Présente dans plus de cent pays DKT International est l’une des organisations les plus actives au monde en matière de promotion de l’avortement médicamenteux et de distribution de contraceptifs. Sur son site, elle se présente comme « l’un des plus grands fournisseurs de soins de santé sexuelle et reproductive » dans le monde. Mais qui la finance ? Réponse, à la fois de très grosses fortunes privées, des philanthropes à travers leurs fondations, des agences d’Etat et internationales. En résumé : sous couleur de progrès, le gros argent se met au service de l’idéologie de la mort, maquillée en « liberté de la femme », en « pro-choix ».

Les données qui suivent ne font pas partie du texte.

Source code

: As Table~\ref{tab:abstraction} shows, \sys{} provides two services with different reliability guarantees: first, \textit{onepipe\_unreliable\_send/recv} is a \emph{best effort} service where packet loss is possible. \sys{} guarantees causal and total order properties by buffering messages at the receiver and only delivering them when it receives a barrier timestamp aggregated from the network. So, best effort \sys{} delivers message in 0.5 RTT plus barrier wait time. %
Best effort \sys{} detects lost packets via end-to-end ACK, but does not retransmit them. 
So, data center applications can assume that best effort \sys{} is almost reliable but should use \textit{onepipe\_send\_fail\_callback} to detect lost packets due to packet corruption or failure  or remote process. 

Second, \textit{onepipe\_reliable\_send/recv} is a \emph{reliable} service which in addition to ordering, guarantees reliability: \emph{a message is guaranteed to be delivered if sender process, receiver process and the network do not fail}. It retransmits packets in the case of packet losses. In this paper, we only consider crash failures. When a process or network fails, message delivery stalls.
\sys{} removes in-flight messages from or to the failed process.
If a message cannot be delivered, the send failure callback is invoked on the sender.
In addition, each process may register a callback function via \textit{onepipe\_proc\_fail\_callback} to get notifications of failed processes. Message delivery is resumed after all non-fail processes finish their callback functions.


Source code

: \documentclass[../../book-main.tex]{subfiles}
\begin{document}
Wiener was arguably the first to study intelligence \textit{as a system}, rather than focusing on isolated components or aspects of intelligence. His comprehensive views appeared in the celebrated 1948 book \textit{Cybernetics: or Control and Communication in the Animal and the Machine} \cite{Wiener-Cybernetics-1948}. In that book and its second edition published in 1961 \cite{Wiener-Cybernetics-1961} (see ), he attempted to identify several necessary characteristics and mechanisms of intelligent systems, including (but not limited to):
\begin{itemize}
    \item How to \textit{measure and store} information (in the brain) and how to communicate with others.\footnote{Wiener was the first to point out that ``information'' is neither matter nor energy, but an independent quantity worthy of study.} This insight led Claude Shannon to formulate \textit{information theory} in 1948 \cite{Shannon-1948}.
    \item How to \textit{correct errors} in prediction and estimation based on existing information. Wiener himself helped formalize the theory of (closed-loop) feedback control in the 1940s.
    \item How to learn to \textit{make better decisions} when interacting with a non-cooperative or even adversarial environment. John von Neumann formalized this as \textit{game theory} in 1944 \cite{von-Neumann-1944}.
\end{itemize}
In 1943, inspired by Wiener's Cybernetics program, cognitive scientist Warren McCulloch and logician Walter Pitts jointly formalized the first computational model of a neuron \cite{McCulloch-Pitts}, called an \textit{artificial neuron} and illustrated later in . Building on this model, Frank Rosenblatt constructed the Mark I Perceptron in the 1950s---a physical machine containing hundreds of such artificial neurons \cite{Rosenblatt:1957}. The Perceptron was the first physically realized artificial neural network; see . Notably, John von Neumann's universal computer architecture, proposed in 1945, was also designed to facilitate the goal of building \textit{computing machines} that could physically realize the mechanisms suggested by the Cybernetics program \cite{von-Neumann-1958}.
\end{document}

Gates en tête des philanthropes qui financent l’avortement
En tête des gros bailleurs on trouve la Fondation Bill et Melinda Gates, l’une des plus grandes organisations philanthropiques au monde. C’est par milliards de dollars qu’elle finance la santé, la vaccination, l’avortement. Elle donne en particulier au Planning familial et à DKT pour ses « programmes de santé reproductive », ce qui dans le langage codé de l’ONU signifie avortement et contraception. DKT se flatte d’avoir « évité » 22,6 millions d’avortement dangereux, c’est-à-dire qu’elle a tué 22,6 millions de bébés en un an. La Children’s Investment Fund Foundation (CIFF), basée au Royaume-Uni rajoute dans son objet social la santé maternelle et la réduction de la mortalité infantile mais finance par centaines de millions de dollars les mêmes agents, dont DKT, et les mêmes buts de « santé reproductive ».
« Droits sexuels et reproductifs » = avortement
Deux autres piliers financiers de DKT sont la Fondation William et Flora Hewlett et la Fondation David et Lucile Packard. Elles financent depuis des décennies des projets liés à la planification familiale et à l’extension des soi-disant « droits sexuels et reproductifs », autre nom de code de la promotion de l’avortement. La Fondation Hewlett s’occupe en particulier de financer les organisations internationales qui se consacrent à préparer les changements législatifs et culturels autour de l’avortement et de la contraception.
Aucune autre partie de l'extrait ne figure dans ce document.